> The input:

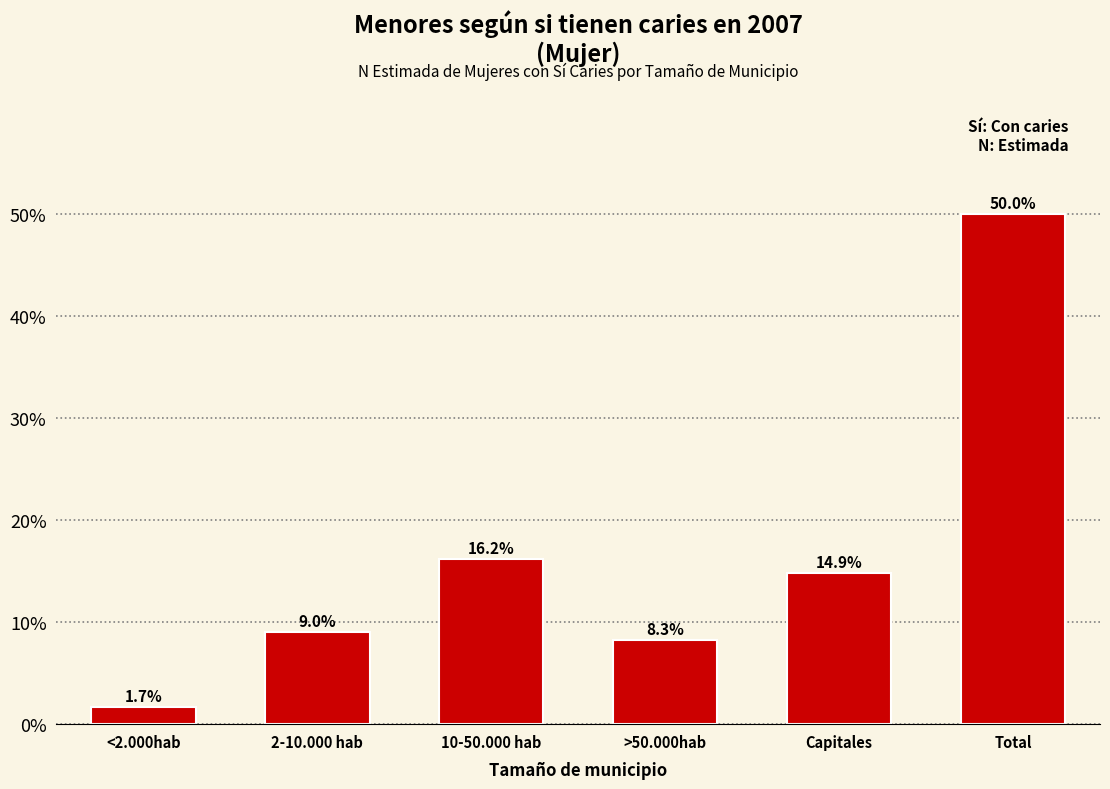

Reading left to right, list all the values displayed in this chart.

1.7	9.0	16.2	8.3	14.9	50.0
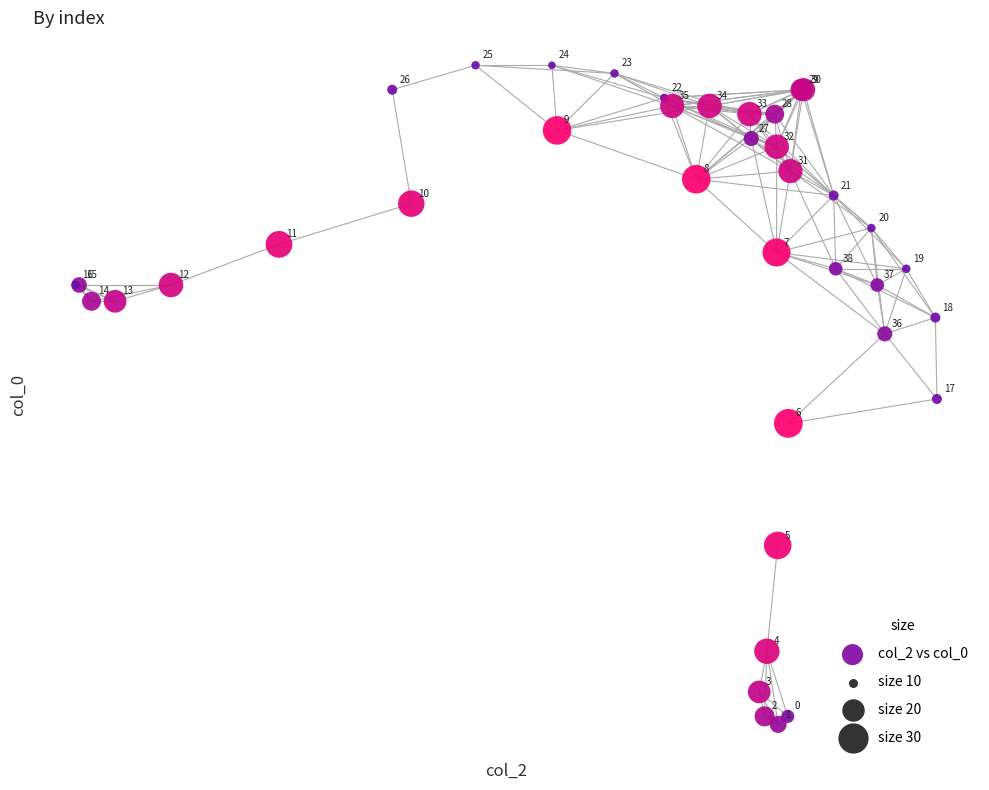

What Y value in the scatter plot is closest to 208?

208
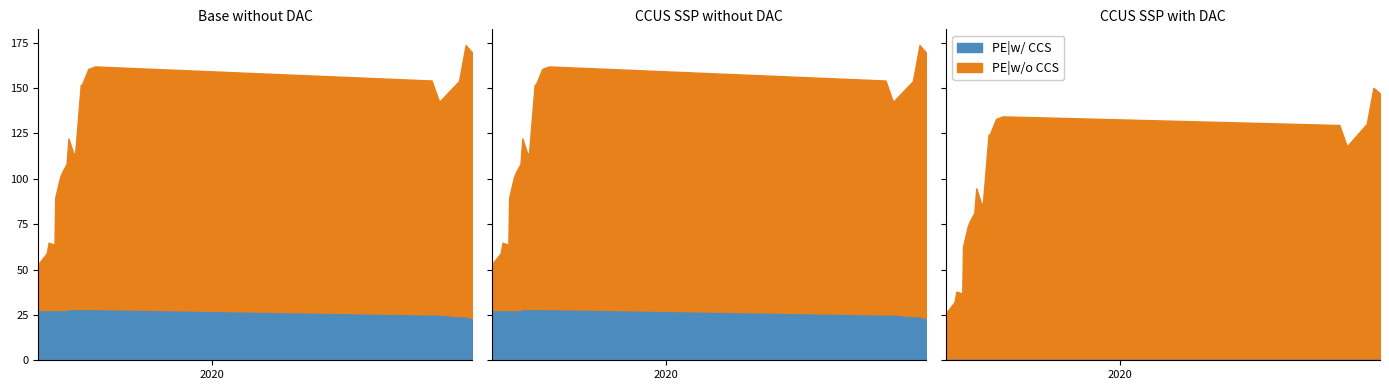

What is the label of the 14th point from the right?

2019-07-26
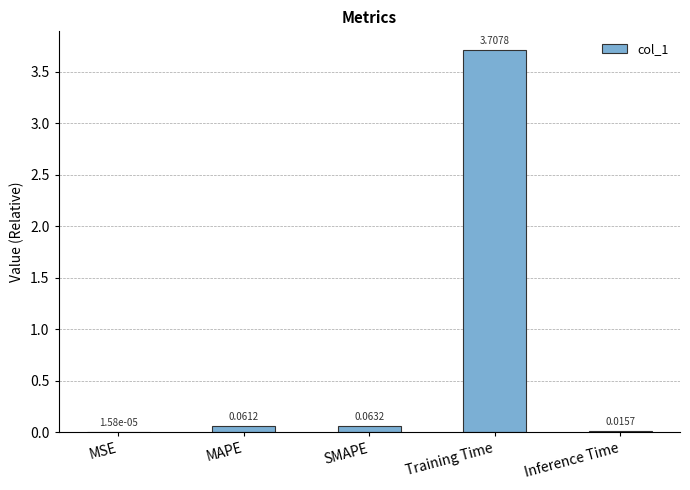

Where is the data nearest to the value 1?

SMAPE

> Exercise objective:
State how many lines of the records above contain the word "right". Give the number alone.

> Exercise response:
2